▸ **What you will do**
Your job with the data below is to output exactly the lines from the one holding "X90000000Y-195200000D03*" down to the one holding "X105970000Y-91040000D03*", both included, and no others.

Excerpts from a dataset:
::::
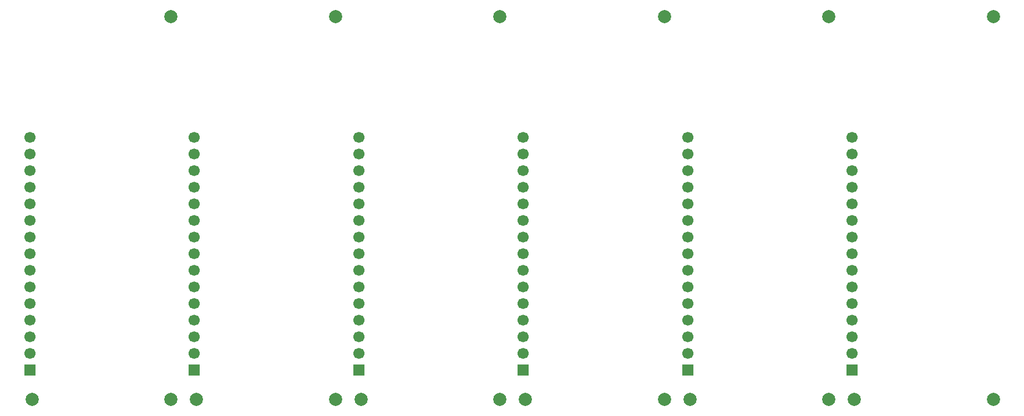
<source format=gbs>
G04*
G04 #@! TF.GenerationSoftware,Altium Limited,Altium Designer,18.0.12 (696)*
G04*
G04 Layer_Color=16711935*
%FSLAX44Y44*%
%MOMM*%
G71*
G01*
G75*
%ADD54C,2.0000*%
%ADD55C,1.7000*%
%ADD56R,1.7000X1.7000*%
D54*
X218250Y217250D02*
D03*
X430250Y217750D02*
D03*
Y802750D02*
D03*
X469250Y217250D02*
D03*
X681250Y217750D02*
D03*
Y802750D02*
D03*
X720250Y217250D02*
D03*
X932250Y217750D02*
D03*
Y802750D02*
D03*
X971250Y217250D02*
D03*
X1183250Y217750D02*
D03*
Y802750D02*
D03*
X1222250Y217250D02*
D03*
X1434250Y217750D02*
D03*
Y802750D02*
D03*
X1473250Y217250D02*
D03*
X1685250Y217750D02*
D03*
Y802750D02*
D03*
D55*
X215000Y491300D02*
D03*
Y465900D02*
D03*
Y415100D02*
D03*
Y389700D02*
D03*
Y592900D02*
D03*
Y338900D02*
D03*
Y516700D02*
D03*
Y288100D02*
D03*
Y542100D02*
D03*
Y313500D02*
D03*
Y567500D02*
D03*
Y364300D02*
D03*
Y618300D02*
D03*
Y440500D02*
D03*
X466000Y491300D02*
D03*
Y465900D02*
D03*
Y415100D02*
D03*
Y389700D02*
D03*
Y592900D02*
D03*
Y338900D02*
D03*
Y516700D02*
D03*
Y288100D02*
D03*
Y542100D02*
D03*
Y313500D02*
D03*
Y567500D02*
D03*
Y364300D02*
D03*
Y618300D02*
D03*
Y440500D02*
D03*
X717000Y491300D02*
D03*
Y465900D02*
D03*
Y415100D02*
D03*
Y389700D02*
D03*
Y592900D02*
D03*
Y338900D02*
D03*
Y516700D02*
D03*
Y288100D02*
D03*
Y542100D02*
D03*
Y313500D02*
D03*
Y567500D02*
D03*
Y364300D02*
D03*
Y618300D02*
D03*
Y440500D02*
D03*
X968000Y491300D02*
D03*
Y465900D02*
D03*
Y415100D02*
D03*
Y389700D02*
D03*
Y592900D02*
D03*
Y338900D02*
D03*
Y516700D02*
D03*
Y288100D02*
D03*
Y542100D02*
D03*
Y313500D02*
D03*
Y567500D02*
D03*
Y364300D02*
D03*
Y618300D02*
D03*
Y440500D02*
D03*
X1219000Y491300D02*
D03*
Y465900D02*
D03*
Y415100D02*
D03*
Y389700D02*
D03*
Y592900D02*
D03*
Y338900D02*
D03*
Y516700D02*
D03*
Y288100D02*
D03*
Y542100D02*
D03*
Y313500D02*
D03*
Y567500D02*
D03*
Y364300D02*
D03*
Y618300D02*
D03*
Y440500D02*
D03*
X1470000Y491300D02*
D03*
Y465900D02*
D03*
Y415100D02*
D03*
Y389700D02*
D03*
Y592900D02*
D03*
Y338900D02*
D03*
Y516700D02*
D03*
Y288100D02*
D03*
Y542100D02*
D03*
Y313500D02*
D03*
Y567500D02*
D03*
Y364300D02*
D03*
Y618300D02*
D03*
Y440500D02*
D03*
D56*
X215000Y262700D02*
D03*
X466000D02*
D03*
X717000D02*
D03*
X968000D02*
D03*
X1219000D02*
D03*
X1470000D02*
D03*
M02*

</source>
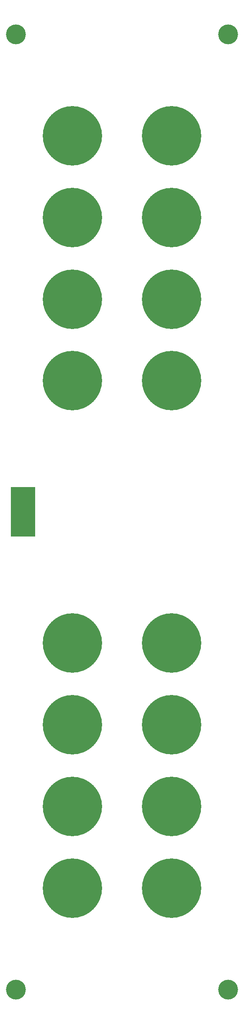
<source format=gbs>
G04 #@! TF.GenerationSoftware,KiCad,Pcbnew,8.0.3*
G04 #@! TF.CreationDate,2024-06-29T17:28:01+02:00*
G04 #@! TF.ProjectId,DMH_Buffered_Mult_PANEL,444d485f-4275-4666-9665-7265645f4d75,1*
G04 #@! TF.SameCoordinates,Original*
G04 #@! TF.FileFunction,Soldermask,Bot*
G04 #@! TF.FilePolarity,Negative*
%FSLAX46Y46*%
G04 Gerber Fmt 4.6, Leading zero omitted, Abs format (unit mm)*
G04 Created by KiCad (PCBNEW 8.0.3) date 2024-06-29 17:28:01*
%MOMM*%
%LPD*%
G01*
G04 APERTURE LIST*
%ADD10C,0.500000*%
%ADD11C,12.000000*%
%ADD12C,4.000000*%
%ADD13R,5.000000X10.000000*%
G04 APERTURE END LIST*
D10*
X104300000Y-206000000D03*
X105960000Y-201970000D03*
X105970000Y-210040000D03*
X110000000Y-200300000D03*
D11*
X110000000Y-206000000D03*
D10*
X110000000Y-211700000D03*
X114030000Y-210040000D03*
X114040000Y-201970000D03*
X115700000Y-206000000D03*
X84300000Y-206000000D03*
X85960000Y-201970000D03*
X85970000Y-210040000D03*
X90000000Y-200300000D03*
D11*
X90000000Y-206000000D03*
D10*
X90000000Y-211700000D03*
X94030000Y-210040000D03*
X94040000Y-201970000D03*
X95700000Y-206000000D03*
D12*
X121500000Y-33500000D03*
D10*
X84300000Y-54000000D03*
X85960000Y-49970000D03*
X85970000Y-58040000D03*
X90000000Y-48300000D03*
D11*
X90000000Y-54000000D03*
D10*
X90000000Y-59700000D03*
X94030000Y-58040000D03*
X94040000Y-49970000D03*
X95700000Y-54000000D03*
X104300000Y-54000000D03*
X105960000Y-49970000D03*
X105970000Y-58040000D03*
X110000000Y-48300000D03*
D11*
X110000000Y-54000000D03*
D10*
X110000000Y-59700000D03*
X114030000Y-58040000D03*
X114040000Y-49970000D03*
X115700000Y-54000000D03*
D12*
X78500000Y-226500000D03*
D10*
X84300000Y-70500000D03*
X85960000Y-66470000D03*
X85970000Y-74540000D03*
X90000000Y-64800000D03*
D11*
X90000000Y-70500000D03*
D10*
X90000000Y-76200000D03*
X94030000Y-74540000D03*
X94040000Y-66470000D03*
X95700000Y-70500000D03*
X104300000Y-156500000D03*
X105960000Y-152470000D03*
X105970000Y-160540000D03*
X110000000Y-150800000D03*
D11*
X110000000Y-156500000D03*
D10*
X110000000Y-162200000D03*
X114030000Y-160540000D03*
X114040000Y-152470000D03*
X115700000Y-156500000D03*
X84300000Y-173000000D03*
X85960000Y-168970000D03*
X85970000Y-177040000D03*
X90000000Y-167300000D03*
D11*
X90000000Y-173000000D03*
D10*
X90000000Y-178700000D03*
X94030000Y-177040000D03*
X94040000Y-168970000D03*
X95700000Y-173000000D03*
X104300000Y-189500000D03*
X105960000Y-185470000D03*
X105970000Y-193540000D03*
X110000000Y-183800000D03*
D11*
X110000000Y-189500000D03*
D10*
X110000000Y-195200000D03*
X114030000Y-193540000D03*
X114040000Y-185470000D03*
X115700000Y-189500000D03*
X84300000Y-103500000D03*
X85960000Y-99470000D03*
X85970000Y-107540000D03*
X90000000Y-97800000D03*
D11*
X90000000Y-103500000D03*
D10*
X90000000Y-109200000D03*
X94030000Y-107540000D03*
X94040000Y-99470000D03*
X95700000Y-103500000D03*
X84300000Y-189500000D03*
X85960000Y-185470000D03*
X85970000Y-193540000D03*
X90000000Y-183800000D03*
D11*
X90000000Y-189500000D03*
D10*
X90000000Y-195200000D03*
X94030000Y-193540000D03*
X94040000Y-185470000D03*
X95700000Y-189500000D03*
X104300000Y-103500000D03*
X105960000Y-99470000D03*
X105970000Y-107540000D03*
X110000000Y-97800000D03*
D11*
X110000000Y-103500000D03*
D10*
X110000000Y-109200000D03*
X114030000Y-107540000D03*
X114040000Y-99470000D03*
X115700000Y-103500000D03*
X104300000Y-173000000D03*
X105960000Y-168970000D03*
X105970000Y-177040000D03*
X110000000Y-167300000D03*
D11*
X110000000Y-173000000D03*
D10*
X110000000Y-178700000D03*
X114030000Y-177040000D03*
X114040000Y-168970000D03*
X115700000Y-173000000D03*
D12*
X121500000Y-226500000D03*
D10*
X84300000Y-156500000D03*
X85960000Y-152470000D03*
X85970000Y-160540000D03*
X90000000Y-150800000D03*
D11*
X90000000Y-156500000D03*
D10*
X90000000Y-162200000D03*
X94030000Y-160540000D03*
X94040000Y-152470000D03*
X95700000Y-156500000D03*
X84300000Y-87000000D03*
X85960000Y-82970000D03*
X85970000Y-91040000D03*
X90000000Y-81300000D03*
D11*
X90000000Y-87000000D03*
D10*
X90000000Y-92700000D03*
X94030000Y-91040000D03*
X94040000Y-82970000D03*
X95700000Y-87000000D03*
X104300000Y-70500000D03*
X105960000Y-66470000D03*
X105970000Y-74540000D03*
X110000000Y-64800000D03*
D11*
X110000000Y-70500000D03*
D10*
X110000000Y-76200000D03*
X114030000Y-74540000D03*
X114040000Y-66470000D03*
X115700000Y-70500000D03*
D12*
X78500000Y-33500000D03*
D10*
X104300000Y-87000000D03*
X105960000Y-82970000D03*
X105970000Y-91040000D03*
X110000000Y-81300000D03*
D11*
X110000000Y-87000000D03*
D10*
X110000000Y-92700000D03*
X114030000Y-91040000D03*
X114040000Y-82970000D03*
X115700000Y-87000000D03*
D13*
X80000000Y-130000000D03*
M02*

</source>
::::
▸ **Task output**
X90000000Y-195200000D03*
X94030000Y-193540000D03*
X94040000Y-185470000D03*
X95700000Y-189500000D03*
X104300000Y-103500000D03*
X105960000Y-99470000D03*
X105970000Y-107540000D03*
X110000000Y-97800000D03*
D11*
X110000000Y-103500000D03*
D10*
X110000000Y-109200000D03*
X114030000Y-107540000D03*
X114040000Y-99470000D03*
X115700000Y-103500000D03*
X104300000Y-173000000D03*
X105960000Y-168970000D03*
X105970000Y-177040000D03*
X110000000Y-167300000D03*
D11*
X110000000Y-173000000D03*
D10*
X110000000Y-178700000D03*
X114030000Y-177040000D03*
X114040000Y-168970000D03*
X115700000Y-173000000D03*
D12*
X121500000Y-226500000D03*
D10*
X84300000Y-156500000D03*
X85960000Y-152470000D03*
X85970000Y-160540000D03*
X90000000Y-150800000D03*
D11*
X90000000Y-156500000D03*
D10*
X90000000Y-162200000D03*
X94030000Y-160540000D03*
X94040000Y-152470000D03*
X95700000Y-156500000D03*
X84300000Y-87000000D03*
X85960000Y-82970000D03*
X85970000Y-91040000D03*
X90000000Y-81300000D03*
D11*
X90000000Y-87000000D03*
D10*
X90000000Y-92700000D03*
X94030000Y-91040000D03*
X94040000Y-82970000D03*
X95700000Y-87000000D03*
X104300000Y-70500000D03*
X105960000Y-66470000D03*
X105970000Y-74540000D03*
X110000000Y-64800000D03*
D11*
X110000000Y-70500000D03*
D10*
X110000000Y-76200000D03*
X114030000Y-74540000D03*
X114040000Y-66470000D03*
X115700000Y-70500000D03*
D12*
X78500000Y-33500000D03*
D10*
X104300000Y-87000000D03*
X105960000Y-82970000D03*
X105970000Y-91040000D03*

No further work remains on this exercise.